- _Records provided_:
+--
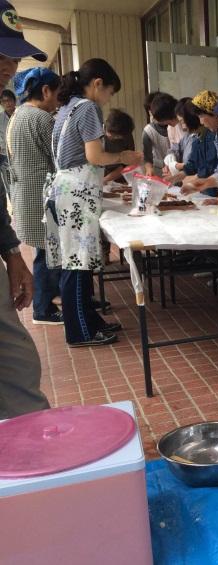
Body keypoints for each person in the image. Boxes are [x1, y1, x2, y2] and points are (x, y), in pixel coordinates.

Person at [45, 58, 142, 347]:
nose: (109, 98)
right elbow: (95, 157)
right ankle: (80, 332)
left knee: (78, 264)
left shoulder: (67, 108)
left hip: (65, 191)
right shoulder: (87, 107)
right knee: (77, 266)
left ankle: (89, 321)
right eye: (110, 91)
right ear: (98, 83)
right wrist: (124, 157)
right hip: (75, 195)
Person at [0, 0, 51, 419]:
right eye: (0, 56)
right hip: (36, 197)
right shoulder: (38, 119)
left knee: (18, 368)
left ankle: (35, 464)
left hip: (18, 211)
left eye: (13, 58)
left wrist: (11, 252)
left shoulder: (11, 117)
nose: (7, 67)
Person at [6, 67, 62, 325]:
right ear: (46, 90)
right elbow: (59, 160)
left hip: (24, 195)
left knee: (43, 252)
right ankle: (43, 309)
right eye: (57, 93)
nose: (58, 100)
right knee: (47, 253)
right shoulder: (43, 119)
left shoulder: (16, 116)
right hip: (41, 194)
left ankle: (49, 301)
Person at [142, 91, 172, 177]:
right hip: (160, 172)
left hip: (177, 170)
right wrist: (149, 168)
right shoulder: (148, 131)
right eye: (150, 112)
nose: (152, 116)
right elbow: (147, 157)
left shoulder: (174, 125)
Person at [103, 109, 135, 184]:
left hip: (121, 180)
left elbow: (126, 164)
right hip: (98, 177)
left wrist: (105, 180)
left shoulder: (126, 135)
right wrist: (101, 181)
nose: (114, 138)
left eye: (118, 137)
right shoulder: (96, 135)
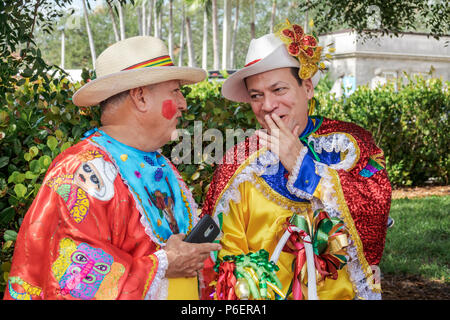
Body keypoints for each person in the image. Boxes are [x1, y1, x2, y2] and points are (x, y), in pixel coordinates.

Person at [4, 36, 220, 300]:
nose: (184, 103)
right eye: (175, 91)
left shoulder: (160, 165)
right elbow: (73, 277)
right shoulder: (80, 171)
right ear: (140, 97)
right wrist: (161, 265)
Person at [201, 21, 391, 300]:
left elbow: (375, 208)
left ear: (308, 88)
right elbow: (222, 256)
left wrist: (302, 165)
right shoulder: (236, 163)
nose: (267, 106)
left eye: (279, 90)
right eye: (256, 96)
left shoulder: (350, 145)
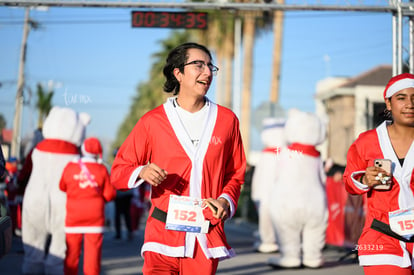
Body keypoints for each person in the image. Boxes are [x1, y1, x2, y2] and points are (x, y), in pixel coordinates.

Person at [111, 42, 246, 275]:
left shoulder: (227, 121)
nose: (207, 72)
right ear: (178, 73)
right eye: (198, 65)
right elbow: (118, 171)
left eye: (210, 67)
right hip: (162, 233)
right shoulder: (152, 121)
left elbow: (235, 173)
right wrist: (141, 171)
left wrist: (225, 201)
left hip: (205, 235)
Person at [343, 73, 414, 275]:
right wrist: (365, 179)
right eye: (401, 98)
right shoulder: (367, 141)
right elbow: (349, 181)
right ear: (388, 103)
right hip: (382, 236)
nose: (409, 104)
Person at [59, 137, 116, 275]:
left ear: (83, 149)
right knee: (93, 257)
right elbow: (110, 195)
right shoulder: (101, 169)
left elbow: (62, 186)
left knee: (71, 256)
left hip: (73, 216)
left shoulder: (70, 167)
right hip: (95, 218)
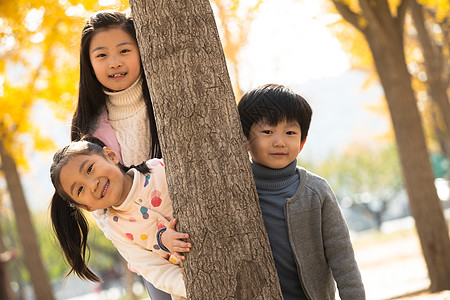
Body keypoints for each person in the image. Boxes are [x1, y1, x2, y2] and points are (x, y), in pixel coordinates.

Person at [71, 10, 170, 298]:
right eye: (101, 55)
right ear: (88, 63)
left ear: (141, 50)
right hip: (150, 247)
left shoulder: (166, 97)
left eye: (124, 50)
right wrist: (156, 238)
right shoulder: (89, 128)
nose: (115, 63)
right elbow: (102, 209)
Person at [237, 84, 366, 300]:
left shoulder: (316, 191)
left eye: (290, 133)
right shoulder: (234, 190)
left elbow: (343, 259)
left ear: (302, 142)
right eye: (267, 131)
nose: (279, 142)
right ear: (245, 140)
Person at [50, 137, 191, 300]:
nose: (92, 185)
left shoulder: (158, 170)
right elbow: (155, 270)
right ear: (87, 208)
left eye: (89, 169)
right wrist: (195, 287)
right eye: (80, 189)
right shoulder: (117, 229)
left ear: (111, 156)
+--
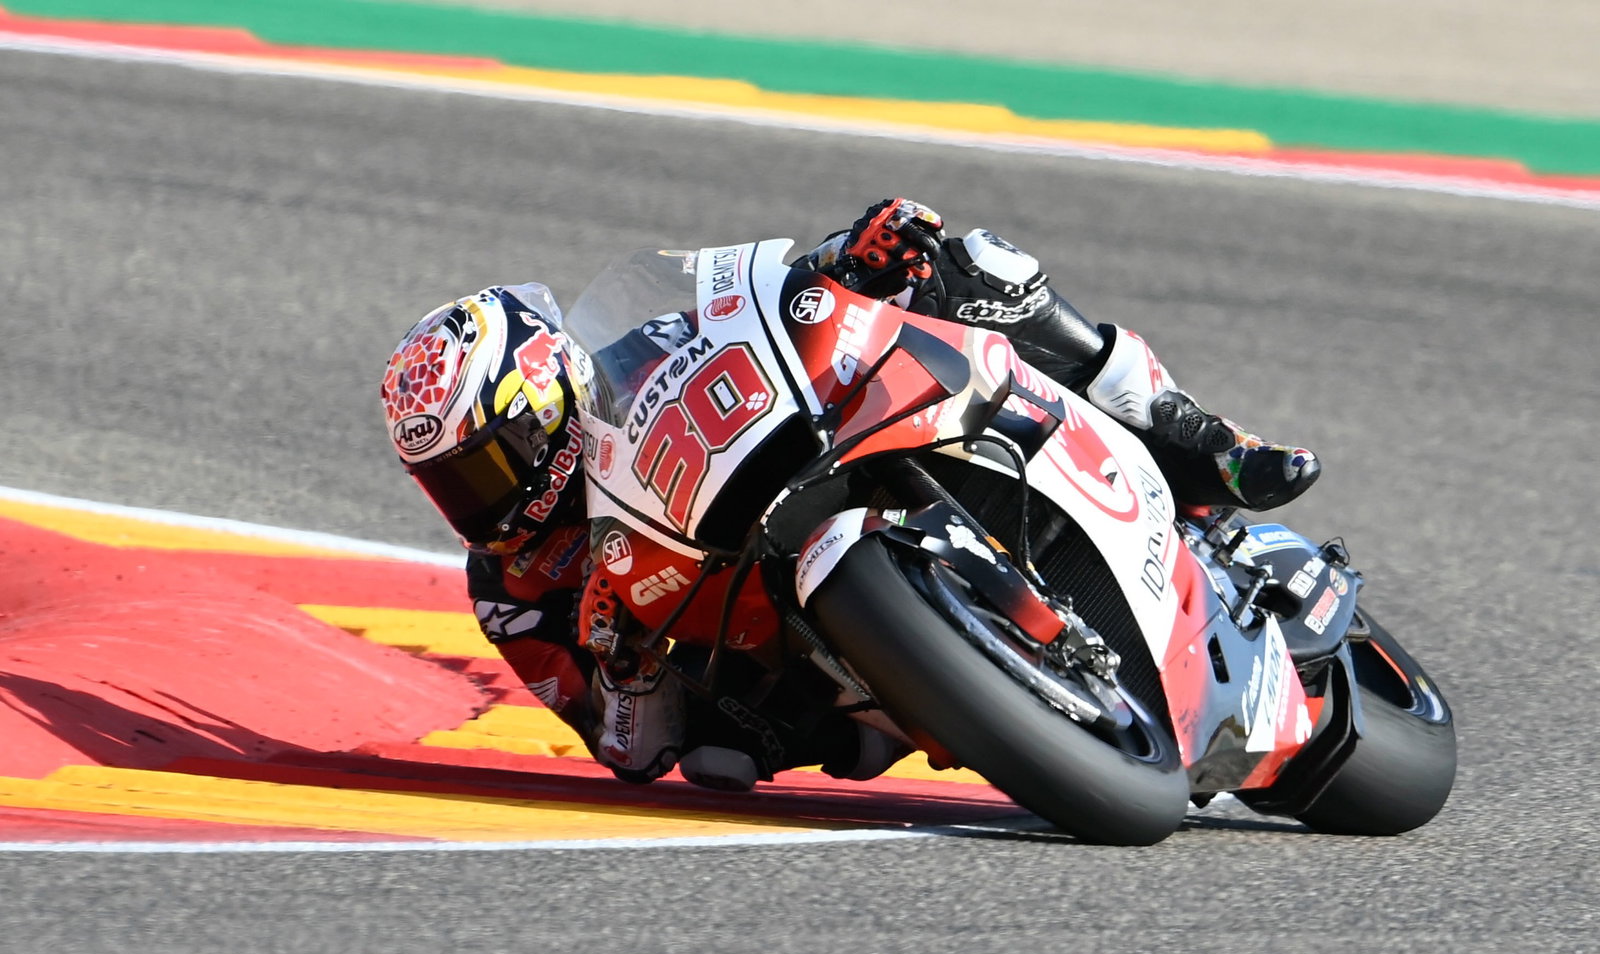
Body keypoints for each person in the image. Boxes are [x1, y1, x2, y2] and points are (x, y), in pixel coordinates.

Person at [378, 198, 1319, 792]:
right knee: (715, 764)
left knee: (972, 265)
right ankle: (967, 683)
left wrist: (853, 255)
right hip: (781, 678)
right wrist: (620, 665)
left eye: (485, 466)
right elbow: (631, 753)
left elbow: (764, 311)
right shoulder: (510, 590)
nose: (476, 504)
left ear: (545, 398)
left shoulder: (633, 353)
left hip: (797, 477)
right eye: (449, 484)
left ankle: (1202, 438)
+--
- _Problem_:
Give back, exactly and without pictures, the stretch of the records above from the line containing "left elbow: (62, 186)" through the line containing "left shoulder: (158, 170)", with both end lines included.

- _Response below_:
left elbow: (62, 186)
left knee: (71, 256)
left hip: (73, 216)
left shoulder: (70, 167)
right hip: (95, 218)
Body keypoints for each person in the image. Boxes are [x1, y1, x2, y2] and points are (x, y), in pixel coordinates.

Person at [71, 10, 170, 298]:
right eye: (101, 55)
right ear: (88, 63)
left ear: (141, 50)
right hip: (150, 247)
left shoulder: (166, 97)
left eye: (124, 50)
right wrist: (156, 238)
right shoulder: (89, 128)
nose: (115, 63)
right elbow: (102, 209)
Person at [237, 84, 366, 300]:
left shoulder: (316, 191)
left eye: (290, 133)
right shoulder: (234, 190)
left elbow: (343, 259)
left ear: (302, 142)
right eye: (267, 131)
nose: (279, 142)
right ear: (245, 140)
Person at [50, 137, 191, 300]:
nose: (92, 185)
left shoulder: (158, 170)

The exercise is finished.